Monday, November 8, 2010

That Little Problem of Nuclear Energy

 I recently wrote this short piece for an online publication in the UK called The Fresh Outlook.

Iran’s Bushehr nuclear power plant makes the world a more dangerous place. There – I said it. On this point, I am in agreement with the hardliners in Israel, the United States and the West in general. Where our viewpoints diverge, though, is why it is dangerous and what we should do about it.

Article IV of the nuclear Non-Proliferation Treaty gives “the inalienable right of all the Parties to the Treaty to develop research, production and use of nuclear energy for peaceful purposes.” In this sense, Iran is well within its rights to develop and operate one or more nuclear power plants.

However, given the relative ease with which a country can employ dual-use technologies to clandestinely develop a nuclear weapons programme, perhaps it is time to reconsider spreading nuclear power plants across the globe.

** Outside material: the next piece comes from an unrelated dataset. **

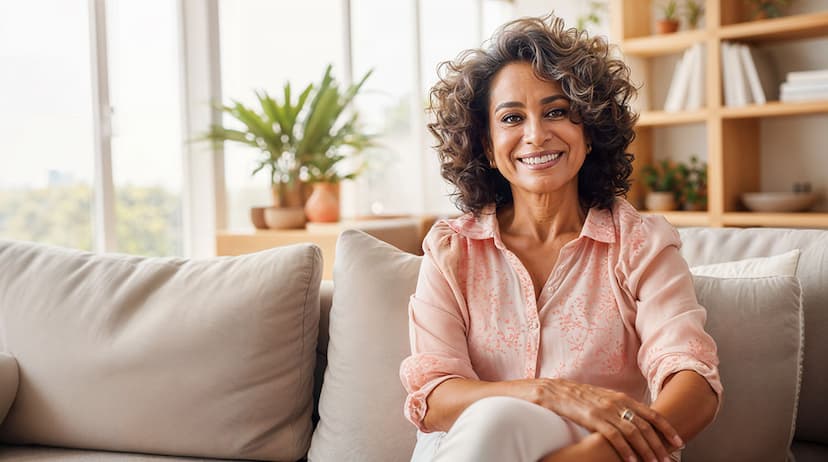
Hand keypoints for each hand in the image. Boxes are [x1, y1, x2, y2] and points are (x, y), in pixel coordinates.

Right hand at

Apart from the astronomical expense, danger of operation and lack of a plan for highly toxic waste, a double standard of encouraging nuclear energy in “good” countries and trying to prevent it in “bad” countries simply cannot hold.

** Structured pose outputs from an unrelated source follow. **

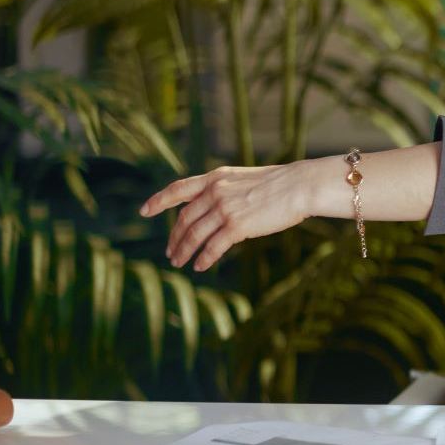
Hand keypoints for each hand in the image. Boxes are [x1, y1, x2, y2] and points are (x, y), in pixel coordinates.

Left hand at [139, 160, 319, 270]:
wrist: (300, 186)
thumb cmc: (281, 184)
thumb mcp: (246, 180)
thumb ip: (226, 190)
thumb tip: (215, 208)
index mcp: (216, 178)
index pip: (178, 189)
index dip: (158, 201)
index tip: (144, 211)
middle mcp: (215, 192)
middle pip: (184, 219)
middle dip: (174, 237)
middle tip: (170, 252)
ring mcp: (224, 209)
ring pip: (194, 235)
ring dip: (184, 251)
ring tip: (179, 262)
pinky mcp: (236, 226)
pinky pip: (213, 247)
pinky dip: (204, 258)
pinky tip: (200, 267)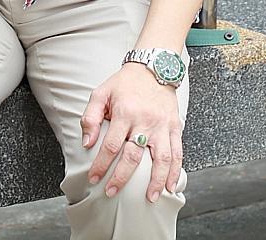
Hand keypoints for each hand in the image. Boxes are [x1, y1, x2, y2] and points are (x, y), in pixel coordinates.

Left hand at [81, 65, 183, 202]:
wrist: (153, 67)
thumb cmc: (125, 83)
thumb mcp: (101, 93)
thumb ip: (91, 117)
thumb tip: (87, 143)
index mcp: (125, 112)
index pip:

Before the revolution in 1979, Iran was considered to be a US ally. During this period of friendship, the US encouraged the Shah to develop nuclear energy in Iran. The United States supplied Iran with a research reactor under the Atoms for Peace programme. US President Jimmy Carter signed an agreement with Iran in 1978 that would have sent eight US-made nuclear reactors to Iran. However, that agreement never went through because the 1979 revolution nullified it. How quickly a friend can become an enemy!

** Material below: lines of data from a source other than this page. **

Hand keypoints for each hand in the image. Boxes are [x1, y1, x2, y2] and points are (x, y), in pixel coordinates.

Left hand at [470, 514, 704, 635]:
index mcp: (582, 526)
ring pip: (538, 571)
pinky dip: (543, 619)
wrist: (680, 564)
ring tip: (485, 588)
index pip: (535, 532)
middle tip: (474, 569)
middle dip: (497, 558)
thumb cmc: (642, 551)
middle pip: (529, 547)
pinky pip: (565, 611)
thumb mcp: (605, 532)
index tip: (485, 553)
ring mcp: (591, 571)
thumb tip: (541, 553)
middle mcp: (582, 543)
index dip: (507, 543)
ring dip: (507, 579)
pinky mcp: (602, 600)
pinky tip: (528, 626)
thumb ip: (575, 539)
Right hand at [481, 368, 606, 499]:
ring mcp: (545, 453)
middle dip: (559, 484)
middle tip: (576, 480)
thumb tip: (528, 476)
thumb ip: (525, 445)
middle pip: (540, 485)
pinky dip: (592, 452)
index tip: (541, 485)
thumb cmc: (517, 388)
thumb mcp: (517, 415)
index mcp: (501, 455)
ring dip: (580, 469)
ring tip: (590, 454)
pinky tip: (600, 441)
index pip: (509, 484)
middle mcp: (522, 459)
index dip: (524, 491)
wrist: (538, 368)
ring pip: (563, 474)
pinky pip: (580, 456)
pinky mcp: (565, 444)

By allowing nuclear power to proliferate, we are asking for trouble down the road. Leaders such as France’s Nicolas Sarkozy should not be allowed to sell nuclear power plants to countries for short-term gain and leave subsequent generations to clean up the mess. We must begin to take a longer-term view of the world and our actions if we want to avoid these sticky situations. As for what to do about Iran’s Bushehr nuclear power plant, the best we can do at this point is to negotiate with the Iranians to ensure that the strictest safeguards of the International Atomic Energy Agency are in place.

Nuclear power is not a “must-have.” Humans are intelligent and creative enough to come up with energy solutions that do not create the key materials for weapons that can destroy civilization. Whether it’s the Bushehr plant in Iran or Sizewell in the UK, nuclear power is a short-sighted technology that creates many more problems than it solves.